Vulnerability index examines factors contributing to COVID-19

Age, population density, chronic disease all play a role in risk of contracting virus


Courtesy of CHaSE Lab

Researchers at WSU’s CHaSE Lab created an interactive map that shows what areas of Washington are most vulnerable to COVID-19.

EMMA LEDBETTER, Evergreen news editor

WSU researchers at the Elson S. Floyd College of Medicine in Spokane developed a vulnerability index that shows which areas in Washington state are particularly at risk for COVID-19.

Pablo Monsivais, associate professor in the WSU Department of Nutrition and Exercise Physiology and researcher in the Community Health and Spatial Epidemiology (CHaSE) lab, said the index is based on information about age demographics, population density and chronic disease in certain areas. 

Monsivais said CHaSE lab recently published a paper on chronic diseases — including lung disease, heart disease and diabetes — and their relation to premature death in Washington state. 

Looking at which parts of the state have higher concentrations of people with chronic disease and premature deaths helped researchers determine how likely a certain population is to be affected by comorbidity.
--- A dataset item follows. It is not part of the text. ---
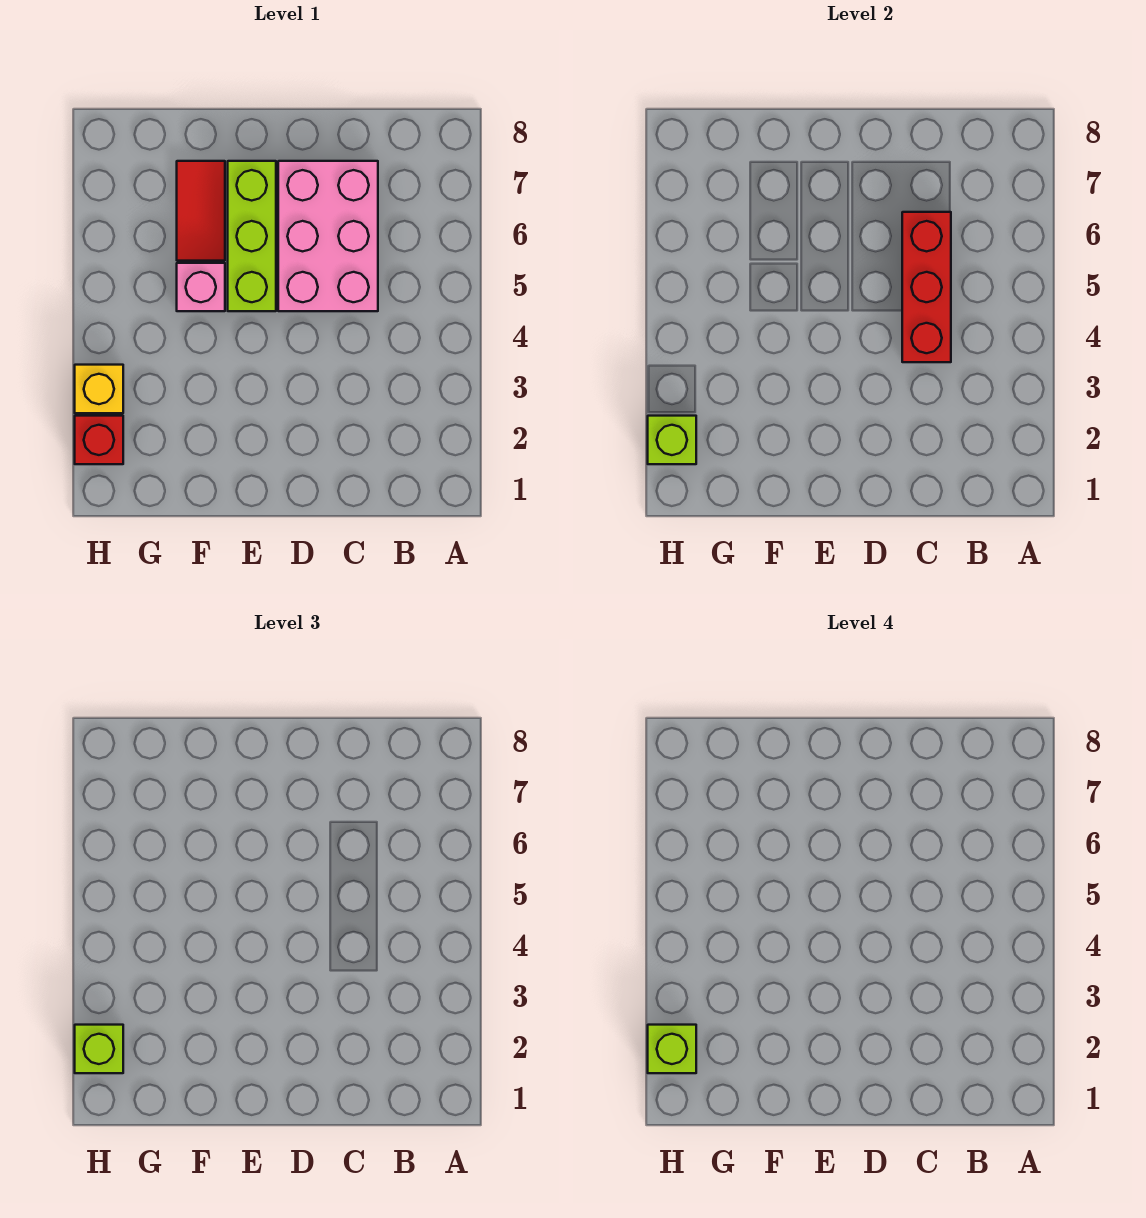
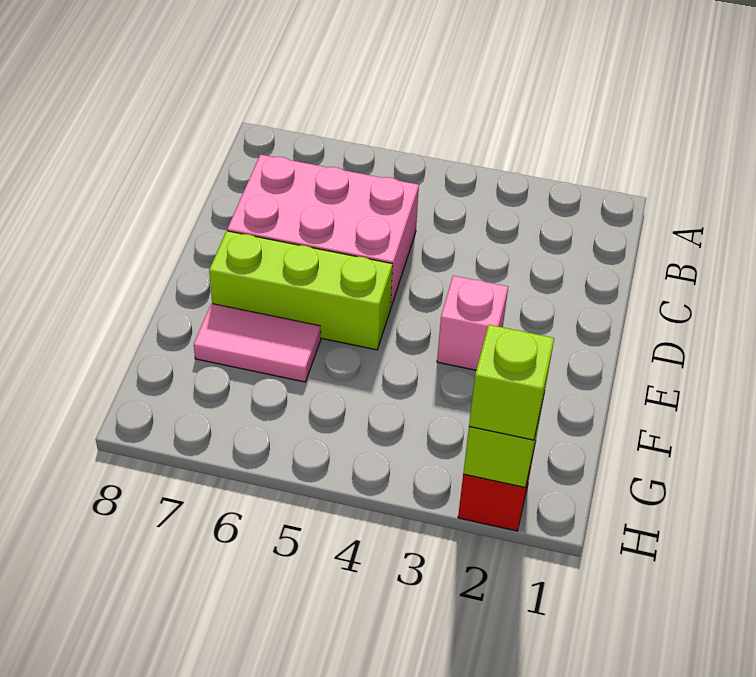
red 1x3 brick [902,212,951,362] -> none
pink 1x1 brick [177,263,225,311] -> pink 1x1 brick moved to [437,276,508,370]
red 1x2 tile [177,161,225,261] -> pink 1x2 tile [194,304,321,382]
lime 1x1 brick [648,1025,696,1073] -> none
yellow 1x1 brick [75,365,123,413] -> none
Monsivais said comorbidities are other pre-existing conditions that can make a person more susceptible to contracting COVID-19 and having complications.

Monsivais said the index is composed of census tracts that are ranked according to their predicted vulnerability to the virus.

“It gives us a way of seeing the geography of vulnerability to not just getting infected, but being infected and developing further complications and even potentially dying from the infection,” Monsivais said. 

Low-income areas typically have more chronic disease burden, Monsivais said. 

A community’s vulnerability is also dependent on how many people are obeying the stay-at-home order, he said. 

Monsivais said he hopes researchers will be able to use data on hospitalizations and deaths in Washington to validate or adjust the current model they have based on how the disease is actually spreading.